|The river which the Jerusalem-ganagers believed was the Nile|
The first white settler in the Marico was Coenraad De Buys who arrived in the area in about 1815. Other settlers started moving into the region from 1844 onwards. One particular group found around the 1850's, living in the Enzelsberg, became known as the Jerusalem-gangers.
They were visited by Rev Andrew Murray, a well travelled Dutch Reformed Minister, at the time and engaged in fierce theological dispute with him. The group concluded that he must be the antichrist and Rev Murray barely escapes being stoned.
Their spokesman, Jan Adam Enslin elected to lead the group to Jerusalem. Jan was born on the 17th of June 1800 and died in 1852 during a malaria outbreak. Jan's parents were Johann Adam Enslin (born 26 Jul 1772, died 18 Sep 1812, Paarl) and Maria Magdalena Ackerman. Johan Adam married Cornelia Aletta Viljoen and had 3 children.
Their objective was to find the source of the Nile after which it should be child's play to get to Egypt, and from there reach the promised land with the aid of the maps at the back of their Bibles. Enslin, it seems, died of fever before the pilgrimage had commenced.

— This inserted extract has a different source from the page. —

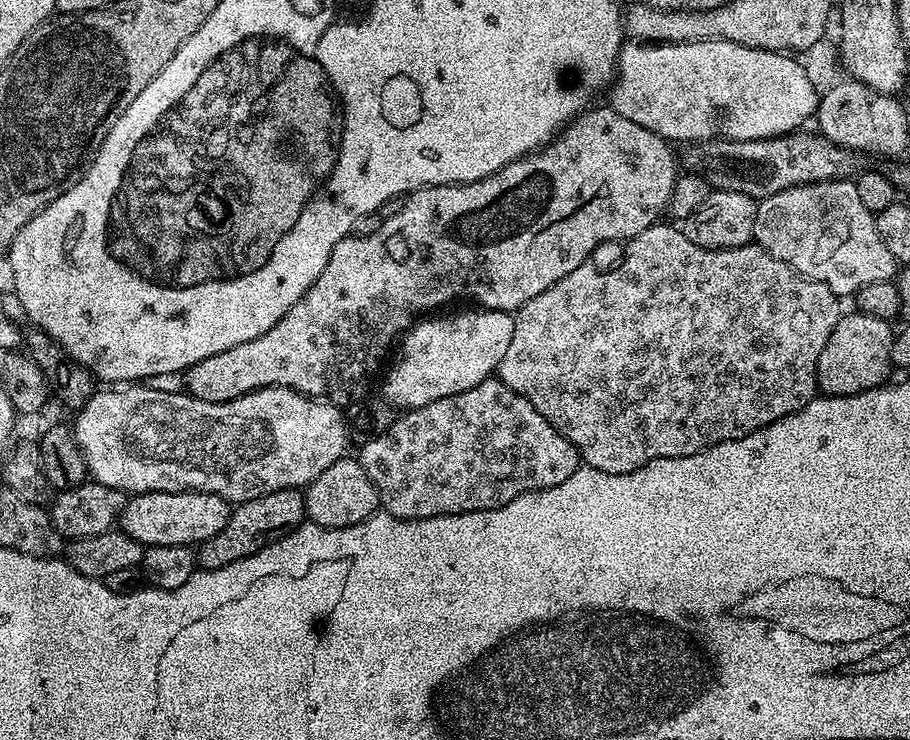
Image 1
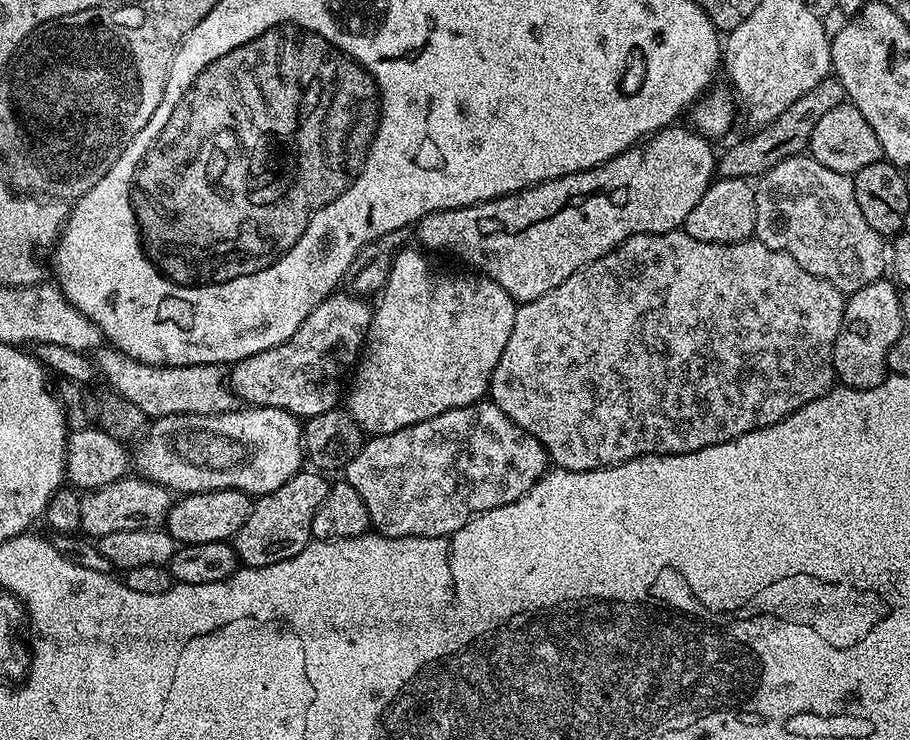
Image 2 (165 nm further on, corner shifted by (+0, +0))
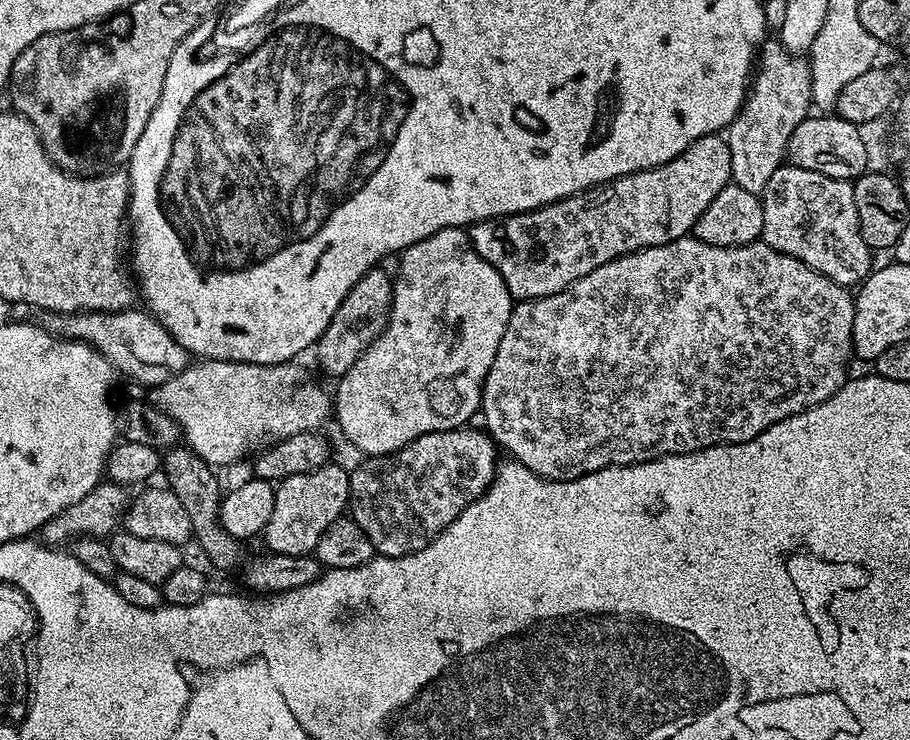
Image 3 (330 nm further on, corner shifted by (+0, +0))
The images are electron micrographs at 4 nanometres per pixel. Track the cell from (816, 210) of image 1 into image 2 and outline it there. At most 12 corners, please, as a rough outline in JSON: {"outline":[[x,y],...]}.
{"outline":[[852,176],[759,177],[755,239],[851,294],[886,272]]}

Undeterred however, they set off, believing steadfastly that if they travelled long and far enough, they would find the Holy Land and a pyramid-shaped hill nearby strengthened their conviction that they had crossed Africa and reached Egypt. They found a north-flowing river and, believing it was the Nile, christened it the Eye of the Nile, which is close to present day Nylstroom. The river was known to the locals as Mokgalakwena ('fierce crocodile'). The village of Nylstroom was laid out on a farm in February 1866. Today the town of Nylstroom has been renamed Modimolle after the prominent hill close by which the locals regard as their holy mountain (Modimolle meaning ‘god has devoured’). It is believed that they did not get beyond the Waterberg area.